In another (socially distant, responsible) outing, most of the lab joined me for a walk in my “backyard” - the Dundas Valley Conservation Area. Despite dire forecasts, we had great attendance, fantastic weather, raspberries and blackberries to pick. Photo credit Gayatri (as I suspect you can tell!).
For the first time since the lab shutdown in March, we managed a small (outdoors, distant) get-together. We have been meaning to do this for a while, but the heat has been getting in the way! While not everyone could make it, we picked some berries, wandered the butterfly gardens, and mostly, I chased Liam as he repeatedly ran off to his favourite spot inside the bushes, while the lab carried on without me. A reasonable metaphor.
The Hynes lab is on fire, with Félix claiming first prize at the second phage symposium for his presentation on STIs. Sexually transmitted Immunity, of course. This is setting the bar pretty high for Rabia and Amany on August 7th…
Congratulations!
Not only was the first Phage Canada Symposium a resounding success - I also get to congratulate Alejandra for her fantastic talk, which won an award! Her work with the Singer Rotor - the first time we have shared it outside McMaster, was extremely well-received.
Ok, sure, we are back in the lab - and that’s exciting. But even more exciting is that the inaugural Phage Canada Symposia are launching this Friday, and we will have presentations from our own lab - Alejandra - on that very first day.
This has been a pet project of mine, at the back of my mind for a year and a half now, but the COVID situation made it just the right time to launch it. Clearly, Canadian phage researchers agree with me - with over 128 registrants spanning 40 research teams, this is going to be something special. Follow the event on Twitter (@phagecanada). This could not have happened without an insanely dedicated organizing comittee of trainees spanning lab across Canada, who led the herculean task of getting this up and running in, basically, a single month.
I, Alexander Hynes, who is again definitely writing this post, am proud of my second student graduating from the Hynes lab. Anisha, pictured here with her only friend in grad school [ed. note: is this because you still hate everyone in the lab, or because they just can’t beat coffee?], came into the lab with no previous experience in microbiology. While I can’t say much has changed on that front, she has learned a great deal about version control of edits. She plans to stick around until she gets a callback from her Bollywood auditions.

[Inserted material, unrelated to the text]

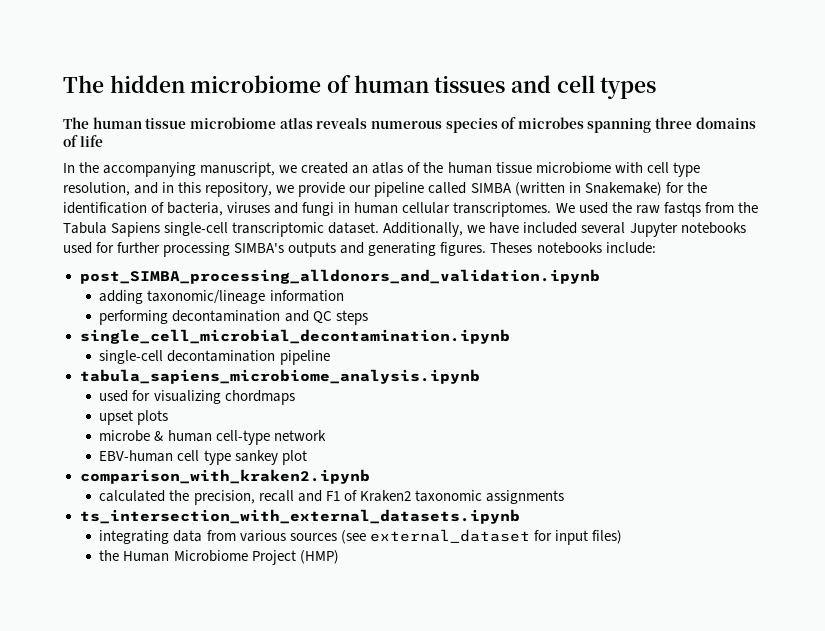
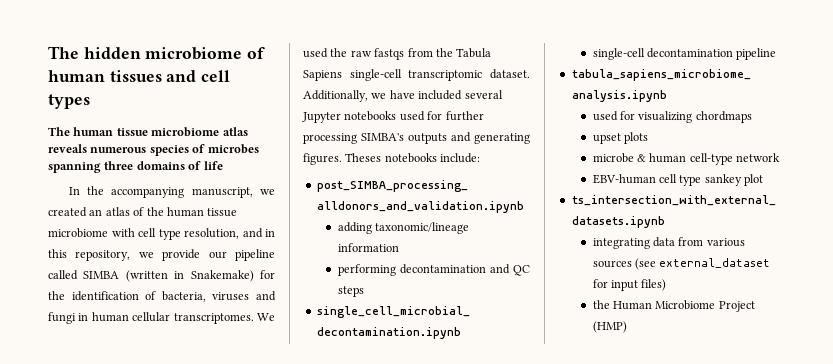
[79,469,370,484] [99,490,564,505] // comparison_with_kraken2.ipynb // calculated the precision, recall and F1 of Kraken2 taxonomic assignments -> (764, 180) none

[ed. note: Sheesh, I thought when I told the students to write their own farewell posts, they’d be cheerier. Oops]
Congratulations to Andrew, Kevin and Stephanie - all of whom were admitted to McMaster’s med school this week! While I would normally take the opportunity to make a snarky ‘dark side’ style comment, in view of the current pandemic and the work of front-line healthcare workers, I just can’t seem to do it.